FRAGMENT DOKUMENTU:
Trzeba wstrząsnąć rządem
Nadal nie wiadomo, jaki los czeka 36 pociągów w naszym województwie oznaczonych literką "F" (kursuje po ogłoszeniu). Do końca marca pociągi jeżdżą według obowiązującego rozkładu, ale czy w kwietniu znajdą się pieniądze na ich dalsze kursowanie? Na to pytanie nikt nie potrafi jeszcze odpowiedzieć.
- Oficjalnie nic nie wiemy - stwierdza Marek Ostrowski, naczelnik działu marketingu PKP Przewozy Regionalne w Bydgoszczy. - Pociągi kursują do końca marca. Jaki będzie ich dalszy los, nie mam pojęcia.
Pociągi, które znalazły się na liście zagrożonych, nie zarabiają na siebie. Ale to specyfika niemal wszystkich kursów regionalnych. - Przychód tych pociągów wynosi zaledwie kilkanaście procent wydatków, jakie musimy przeznaczać na ich funkcjonowanie - szacuje M. Ostrowski. - Niektóre kursy są nieopłacalne również logicznie. Jeśli komunikacja samochodowa Bydgoszcz - Kcynia jest tańsza i szybsza od kolejowej, to po co utrzymywać na tej trasie pociągi? Co innego w przypadku trasy Wierzchucin - Kościerzyna. Tam nie ma równoległych dróg samochodowych i rzeczywiście tamtejsi pasażerowie mogą mieć problem z przemieszczaniem się.

ZAPISANE WIERSZE:
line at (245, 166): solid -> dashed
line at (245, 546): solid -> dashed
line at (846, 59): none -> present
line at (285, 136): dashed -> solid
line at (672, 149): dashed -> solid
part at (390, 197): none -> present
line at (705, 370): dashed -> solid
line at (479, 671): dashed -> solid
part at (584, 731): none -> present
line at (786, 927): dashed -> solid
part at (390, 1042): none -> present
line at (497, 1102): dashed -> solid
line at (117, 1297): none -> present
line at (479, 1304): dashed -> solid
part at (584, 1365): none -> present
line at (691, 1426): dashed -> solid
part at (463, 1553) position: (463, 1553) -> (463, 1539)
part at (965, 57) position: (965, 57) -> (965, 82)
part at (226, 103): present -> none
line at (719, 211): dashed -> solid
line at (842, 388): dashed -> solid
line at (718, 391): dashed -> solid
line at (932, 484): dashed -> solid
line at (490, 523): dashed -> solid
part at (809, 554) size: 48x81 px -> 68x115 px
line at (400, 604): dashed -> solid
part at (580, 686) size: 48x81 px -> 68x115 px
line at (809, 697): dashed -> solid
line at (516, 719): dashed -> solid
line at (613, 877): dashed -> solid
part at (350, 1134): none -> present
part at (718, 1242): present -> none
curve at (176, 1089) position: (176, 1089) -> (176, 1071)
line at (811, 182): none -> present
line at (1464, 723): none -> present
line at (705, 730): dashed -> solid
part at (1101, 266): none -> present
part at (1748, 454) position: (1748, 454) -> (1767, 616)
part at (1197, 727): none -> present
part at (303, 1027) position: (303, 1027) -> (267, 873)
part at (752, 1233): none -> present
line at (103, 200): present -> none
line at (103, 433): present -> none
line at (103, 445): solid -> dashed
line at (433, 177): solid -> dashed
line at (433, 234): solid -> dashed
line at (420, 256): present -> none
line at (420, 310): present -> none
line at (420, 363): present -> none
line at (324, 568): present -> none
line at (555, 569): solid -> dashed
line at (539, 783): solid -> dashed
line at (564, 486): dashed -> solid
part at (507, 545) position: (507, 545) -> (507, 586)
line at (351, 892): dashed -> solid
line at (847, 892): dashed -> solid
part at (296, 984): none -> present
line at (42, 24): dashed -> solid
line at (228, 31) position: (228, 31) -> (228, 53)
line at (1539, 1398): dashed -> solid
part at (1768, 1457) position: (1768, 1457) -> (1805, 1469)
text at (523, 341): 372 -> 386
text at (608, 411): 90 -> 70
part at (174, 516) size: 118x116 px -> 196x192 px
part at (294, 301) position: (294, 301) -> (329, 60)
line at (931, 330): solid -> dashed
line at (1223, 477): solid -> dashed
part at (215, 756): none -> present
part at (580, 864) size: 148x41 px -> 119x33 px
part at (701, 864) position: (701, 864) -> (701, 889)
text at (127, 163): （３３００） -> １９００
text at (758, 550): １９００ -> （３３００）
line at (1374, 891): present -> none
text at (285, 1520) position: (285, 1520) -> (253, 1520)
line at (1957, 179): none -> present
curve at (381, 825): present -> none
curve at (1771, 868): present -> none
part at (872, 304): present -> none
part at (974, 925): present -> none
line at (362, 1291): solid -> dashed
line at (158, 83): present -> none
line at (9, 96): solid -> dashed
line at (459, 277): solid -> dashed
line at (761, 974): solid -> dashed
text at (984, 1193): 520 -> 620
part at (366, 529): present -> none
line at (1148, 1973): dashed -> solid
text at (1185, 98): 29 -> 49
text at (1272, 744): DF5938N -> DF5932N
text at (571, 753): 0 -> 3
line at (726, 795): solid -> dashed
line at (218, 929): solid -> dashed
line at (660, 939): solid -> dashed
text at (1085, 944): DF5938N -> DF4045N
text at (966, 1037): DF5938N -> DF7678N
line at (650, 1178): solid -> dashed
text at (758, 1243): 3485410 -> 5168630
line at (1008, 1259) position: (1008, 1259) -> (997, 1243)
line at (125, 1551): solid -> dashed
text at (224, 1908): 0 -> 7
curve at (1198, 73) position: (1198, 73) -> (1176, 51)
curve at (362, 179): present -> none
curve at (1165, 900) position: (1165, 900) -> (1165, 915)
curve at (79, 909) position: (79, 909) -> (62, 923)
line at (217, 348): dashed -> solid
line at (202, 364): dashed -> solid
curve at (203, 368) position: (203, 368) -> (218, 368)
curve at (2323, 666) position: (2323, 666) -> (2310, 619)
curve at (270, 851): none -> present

POLECENIE: Proszę napisać dalszy ciąg tekstu o zagrożonych pociągach regionalnych, zaczynając zaraz po jego ostatnim zdaniu.

ODPOWIEDŹ PONIŻEJ:
Kolejarze grożą
Przewozy regionalne finansuje Urząd Marszałkowski, ale kolejowi związkowcy już nie dyskutują z samorządowcami. O swoje racje walczą, grożąc rządowi strajkiem. Pod koniec ubiegłego roku ta metoda okazała się skuteczna. Również teraz związki zapowiedziały akcję protestacyjną.
- Trzeba będzie zatrzymać pociągi w całym kraju, może jak się wstrząśnie rządem, to w końcu do nich dotrze. Mamy zapisane w budżecie 550 milionów na przewozy regionalne, ale nie wiadomo kiedy te pieniądze zostaną przekazane. Czy dopiero w przyszłym półroczu? To może być już za późno - uważa Jerzy Nowak, przewodniczący Wojewódzkiego Komitetu Protestacyjno-Strajkowego.
Samorząd chce "efek"
Rzecznik Urzędu Marszałkowskiego Mirosław Radzikowski zapewnia, że samorząd chce utrzymać wszystkie pociągi oznaczone literką "F". - W ciągu roku przekażemy na przewozy regionalne 34 miliony złotych. Taka kwota została przeznaczona na ten cel. Ale mam nadzieję, że PKP Przewozy Regionalne są gotowe do dialogu. Pieniędzy jest mało, trzeba więc oszczędzać. Trwają rozmowy ze spółką, mam nadzieję, że zakończą się pozytywnie.
Decyzje w tej sprawie mają zapaść w przyszłym tygodniu, dosłownie w ostatniej chwili przed zapowiedzianą likwidacją połączeń. Ten stan rzeczy krytykuje Kazimierz Depka, przewodniczący bydgoskiego oddziału Związku Zawodowego Maszynistów.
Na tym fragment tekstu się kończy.